═══ Rows
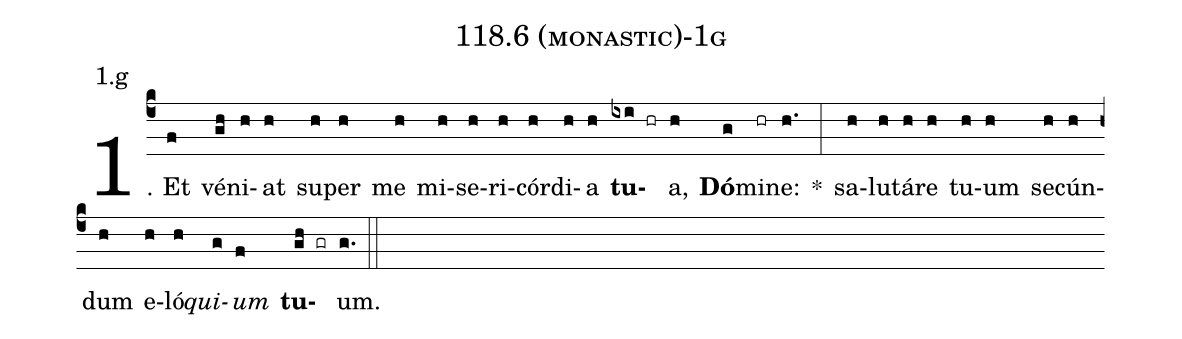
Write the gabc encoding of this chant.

name: 118.6 (monastic)-1g;
annotation: 1.g;
%%
(c4)1. Et(f) vé(gh)ni(h)at(h) su(h)per(h) me(h) mi(h)se(h)ri(h)cór(h)di(h)a(h) <b>tu</b>(ixi hr)a,(h) <b>Dó</b>(g)mi(hr)ne:(h.) *(:) sa(h)lu(h)tá(h)re(h) tu(h)um(h) se(h)cún(h)dum(h) e(h)ló(h)<i>qui</i>(g)<i>um</i>(f) <b>tu</b>(gh gr)um.(g.) (::)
══════
• _What you are asked to do_
State how many lines of the listing contain the word "this". Reply with the number alone.

• _The output_
1